### REQUEST
Write the data out again exactly and in full.

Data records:
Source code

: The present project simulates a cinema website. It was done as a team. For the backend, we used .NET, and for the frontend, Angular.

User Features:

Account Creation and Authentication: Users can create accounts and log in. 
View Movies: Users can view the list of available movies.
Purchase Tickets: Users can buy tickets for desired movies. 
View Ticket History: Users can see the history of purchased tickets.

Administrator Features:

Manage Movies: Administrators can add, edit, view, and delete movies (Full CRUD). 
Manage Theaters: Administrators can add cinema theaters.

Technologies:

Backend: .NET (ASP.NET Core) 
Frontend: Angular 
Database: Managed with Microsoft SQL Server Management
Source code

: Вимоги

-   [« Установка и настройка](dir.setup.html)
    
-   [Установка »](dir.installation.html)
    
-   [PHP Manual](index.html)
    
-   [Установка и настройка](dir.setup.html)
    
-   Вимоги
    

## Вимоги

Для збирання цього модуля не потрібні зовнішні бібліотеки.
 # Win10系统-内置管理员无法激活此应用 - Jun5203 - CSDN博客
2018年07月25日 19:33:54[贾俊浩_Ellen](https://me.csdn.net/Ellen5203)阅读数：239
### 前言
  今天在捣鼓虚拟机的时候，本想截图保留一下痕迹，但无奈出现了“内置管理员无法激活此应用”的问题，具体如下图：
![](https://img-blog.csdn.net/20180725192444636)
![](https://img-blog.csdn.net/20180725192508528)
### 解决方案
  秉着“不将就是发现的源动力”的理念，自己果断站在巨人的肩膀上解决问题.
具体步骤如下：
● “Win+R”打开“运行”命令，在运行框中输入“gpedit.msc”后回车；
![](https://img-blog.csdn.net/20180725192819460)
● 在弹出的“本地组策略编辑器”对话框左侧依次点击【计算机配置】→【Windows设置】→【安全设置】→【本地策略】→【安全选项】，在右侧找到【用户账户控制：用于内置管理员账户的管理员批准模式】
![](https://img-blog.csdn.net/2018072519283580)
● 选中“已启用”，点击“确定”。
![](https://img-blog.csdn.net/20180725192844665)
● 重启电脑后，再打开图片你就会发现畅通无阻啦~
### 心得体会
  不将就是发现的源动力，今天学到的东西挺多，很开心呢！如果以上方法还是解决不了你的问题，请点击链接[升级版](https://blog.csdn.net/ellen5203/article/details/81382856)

### RESULT OF THIS TASK
Source code

: The present project simulates a cinema website. It was done as a team. For the backend, we used .NET, and for the frontend, Angular.

User Features:

Account Creation and Authentication: Users can create accounts and log in. 
View Movies: Users can view the list of available movies.
Purchase Tickets: Users can buy tickets for desired movies. 
View Ticket History: Users can see the history of purchased tickets.

Administrator Features:

Manage Movies: Administrators can add, edit, view, and delete movies (Full CRUD). 
Manage Theaters: Administrators can add cinema theaters.

Technologies:

Backend: .NET (ASP.NET Core) 
Frontend: Angular 
Database: Managed with Microsoft SQL Server Management
Source code

: Вимоги

-   [« Установка и настройка](dir.setup.html)
    
-   [Установка »](dir.installation.html)
    
-   [PHP Manual](index.html)
    
-   [Установка и настройка](dir.setup.html)
    
-   Вимоги
    

## Вимоги

Для збирання цього модуля не потрібні зовнішні бібліотеки.
 # Win10系统-内置管理员无法激活此应用 - Jun5203 - CSDN博客
2018年07月25日 19:33:54[贾俊浩_Ellen](https://me.csdn.net/Ellen5203)阅读数：239
### 前言
  今天在捣鼓虚拟机的时候，本想截图保留一下痕迹，但无奈出现了“内置管理员无法激活此应用”的问题，具体如下图：
![](https://img-blog.csdn.net/20180725192444636)
![](https://img-blog.csdn.net/20180725192508528)
### 解决方案
  秉着“不将就是发现的源动力”的理念，自己果断站在巨人的肩膀上解决问题.
具体步骤如下：
● “Win+R”打开“运行”命令，在运行框中输入“gpedit.msc”后回车；
![](https://img-blog.csdn.net/20180725192819460)
● 在弹出的“本地组策略编辑器”对话框左侧依次点击【计算机配置】→【Windows设置】→【安全设置】→【本地策略】→【安全选项】，在右侧找到【用户账户控制：用于内置管理员账户的管理员批准模式】
![](https://img-blog.csdn.net/2018072519283580)
● 选中“已启用”，点击“确定”。
![](https://img-blog.csdn.net/20180725192844665)
● 重启电脑后，再打开图片你就会发现畅通无阻啦~
### 心得体会
  不将就是发现的源动力，今天学到的东西挺多，很开心呢！如果以上方法还是解决不了你的问题，请点击链接[升级版](https://blog.csdn.net/ellen5203/article/details/81382856)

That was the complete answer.